** start Page excerpt **
The writ of error in
O'Neil v. Vermont, 144
U. S. 344, was dismissed because it did not appear that
the commerce clause of the Constitution was relied on in, was
called to the attention of, or passed on by, the state court, and
the case is inapposite where it appears that the protection of
commerce clause was properly set up, relied upon in, and denied by,
the state court.
Bowman v. Chicago, 125 U. S. 465,
Leisy y. Hardin, 135 U. S. 100,
Rhodes v. Iowa, 170 U. S. 412,
Vance v. Vandercook Co. No. 1, 170 U.
S. 438, rest on the broad principle of the freedom of
commerce between the states, of the right of citizens of one state
to freely contract to receive and send merchandise from and to
another state, and on the want of power of one state to destroy
contracts concerning interstate commerce valid in the states where
made.
The right of the parties thereto to make a contract, valid in
the state where made, for the sale and purchase of merchandise and
in so doing to fix the
Page 196 U. S. 134
time when, and condition on which, completed title shall pass is
beyond question.
** end Page excerpt **
** start Rows **
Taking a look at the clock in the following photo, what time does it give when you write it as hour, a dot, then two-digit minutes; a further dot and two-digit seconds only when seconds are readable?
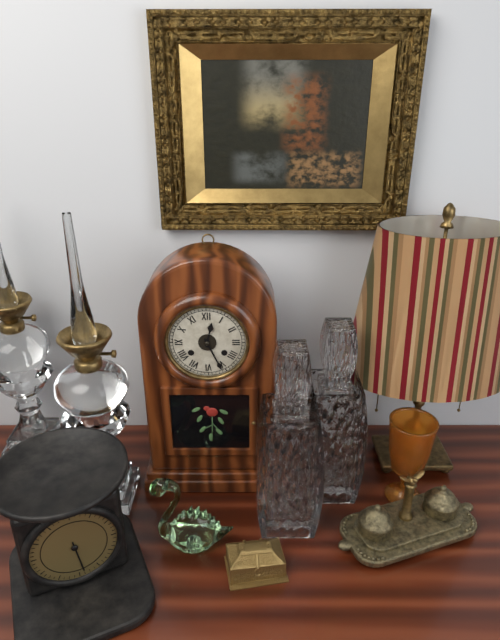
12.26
** end Rows **
** start Rows **
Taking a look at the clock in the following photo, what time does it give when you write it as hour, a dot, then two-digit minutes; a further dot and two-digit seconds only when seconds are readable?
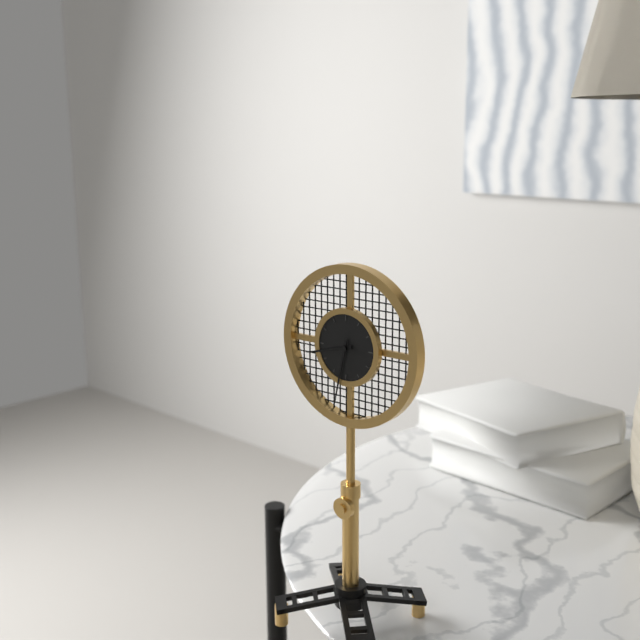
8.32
** end Rows **
** start Rows **
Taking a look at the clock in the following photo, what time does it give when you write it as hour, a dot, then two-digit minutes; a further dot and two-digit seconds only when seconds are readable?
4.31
** end Rows **
> _To-do list_
1. From the passage on the commerce clause, copy everything from "The right of the" down to "beyond question.".
2. Continue the court excerpt on interstate commerce contracts from the point where it stops.

> _Answers to the exercises_
1.
The right of the parties thereto to make a contract, valid in
the state where made, for the sale and purchase of merchandise and
in so doing to fix the
Page 196 U. S. 134
time when, and condition on which, completed title shall pass is
beyond question.

2.
Without passing on the questions whether the property in a
C.O.D. shipment is at the risk of buyer or seller and when the sale
is completed, a package of intoxicating liquor received by an
express company in one state to be carried to another state, and
there delivered to the consignee C.O.D. for price of the package
and the expressage, is interstate commerce and is under the
protection of the commerce clause of the federal Constitution and
cannot, prior to its actual delivery to the consignee, be
confiscated under prohibitory liquor laws of the state.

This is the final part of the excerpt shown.